Pour permettre à nos concitoyens d’envisager sereinement la sortie de la Belgique du nucléaire – la Loi de 2003 prévoit déjà la fermeture de Doel 3 en octobre 2022 et celle de Tihange 2 en février 2023 -, Nature & Progrès a récemment donné la parole à deux ingénieurs spécialisés dans ces questions. Christian Steffens, ingénieur industriel et consultant indépendant, et Yves Marenne, directeur scientifique à l’ICEDD (Institut de Conseil et d’Etudes en Développement Durable) ont, tour à tour, répondu à nos interrogations… Mais que faut-il en retenir ? Quels sont les points de convergence et de divergence qui sont apparus à cette occasion ? Qu’en pense Nature & Progrès ?
Par Dominique Parizel
Introduction
Nos deux spécialistes s’accordent sur la nécessité de respecter la loi de sortie du nucléaire votée en 2003, le seul objet de négociation entre partenaires politiques pouvant éventuellement être la prolongation de quelques années de l’une ou l’autre unité de production. Rappelons ici que les sept unités dont dispose la Belgique – trois à Tihange, près de Huy, et quatre à Doel, près d’Anvers – ont été construites aux frais du contribuable belge et sont aujourd’hui largement amorties. Le coût de l’électricité qui y est produite est donc relativement faible, ce qui rend ces vieilles centrales extrêmement profitables pour leur actuel exploitant. Ces machines ayant toutefois largement dépassé la durée d’exploitation initialement prévues, vouloir les utiliser jusqu’au bout de leurs possibilités fait courir des risques toujours plus élevés aux populations, générant chez elles une anxiété de plus en plus insupportable…
Libéralisation ?
#####
Consignes à suivre ->
a. D'après le texte sur la sortie du nucléaire, à quelle date la loi de 2003 prévoit-elle la fermeture de Tihange 2 ?
b. Modifiez le texte sur la sortie du nucléaire en le recopiant à partir des mots « Pour permettre à » et jusqu'aux mots « Nature & Progrès ? » inclus, avec « experts » à la place de « ingénieurs ».
#####
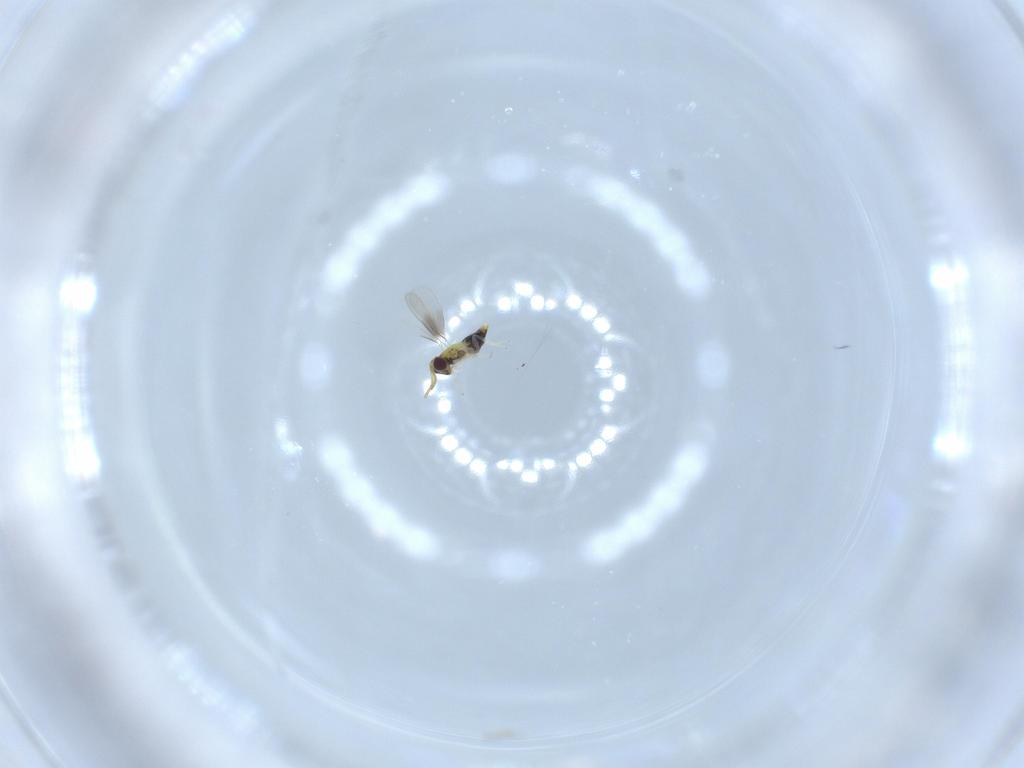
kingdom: Animalia
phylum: Arthropoda
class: Insecta
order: Hymenoptera
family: Aphelinidae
#####
Corrigé ->
a. En février 2023.

b.
Pour permettre à nos concitoyens d’envisager sereinement la sortie de la Belgique du nucléaire – la Loi de 2003 prévoit déjà la fermeture de Doel 3 en octobre 2022 et celle de Tihange 2 en février 2023 -, Nature & Progrès a récemment donné la parole à deux experts spécialisés dans ces questions. Christian Steffens, ingénieur industriel et consultant indépendant, et Yves Marenne, directeur scientifique à l’ICEDD (Institut de Conseil et d’Etudes en Développement Durable) ont, tour à tour, répondu à nos interrogations… Mais que faut-il en retenir ? Quels sont les points de convergence et de divergence qui sont apparus à cette occasion ? Qu’en pense Nature & Progrès ?